We’re pleased to announce that the Medical Heritage Library collection on the Internet Archive has topped 40,000 items. As of this writing, we are, in fact, over 43,000!
Recently, we’ve added our first audio-visual items, courtesy of the Wellcome Films collection and the University of California, San Francisco, Legacy Tobacco Documents Library. These items allow our users to get a new perspective on topics like the history of anesthesia and tobacco control and legislation in the United States, all within the comfortable scope of our IA site.
In our textual collection, we have unique items like the 1502 Liber Hysagoge Joannici, an early Latin medical text gathering together Galen, Hippocrates, and others and Charles Guiteau’s The truth, and the removal, the autobiographical account of the assassin of American president James A. Garfield. We have Walter Murray Gibson’s Sanitary Instructions for Hawaiians in English and Hawaiian, 19th century studies in obesity in Foods for the Fat, and the University of Edinburgh’s History of Medicine: Syllabus and Specimen Extracts.

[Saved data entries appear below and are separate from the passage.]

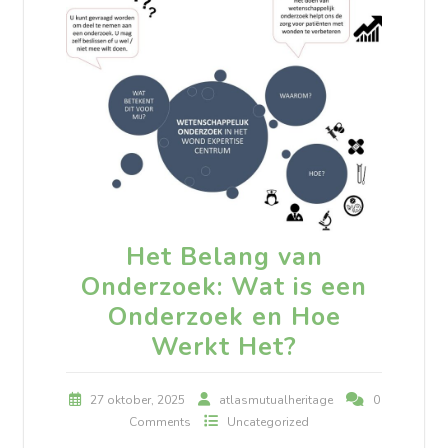
Het Belang van
Onderzoek: Wat is een
Onderzoek en Hoe
Werkt Het?
27 oktober, 2025
atlasmutualheritage
0
Comments
Uncategorized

In a different vein, we also offer The Astrologer of the Nineteenth Century by Raphael, who offers readers “The Master Key of Futurity,” and The Fountain: With Jets of New Meanings, by Andrew Jackson Davis, written in obedience to “a friendly voice.” There’s also The Wilderness Cure, by Marc Cook, extolling the healthful wonders of the American countryside and Harriet Martineau’s Life in the Sick-Room.
We are very pleased to be able to offer this collection of historical texts for use by researchers, scholars, and interested readers all over the world.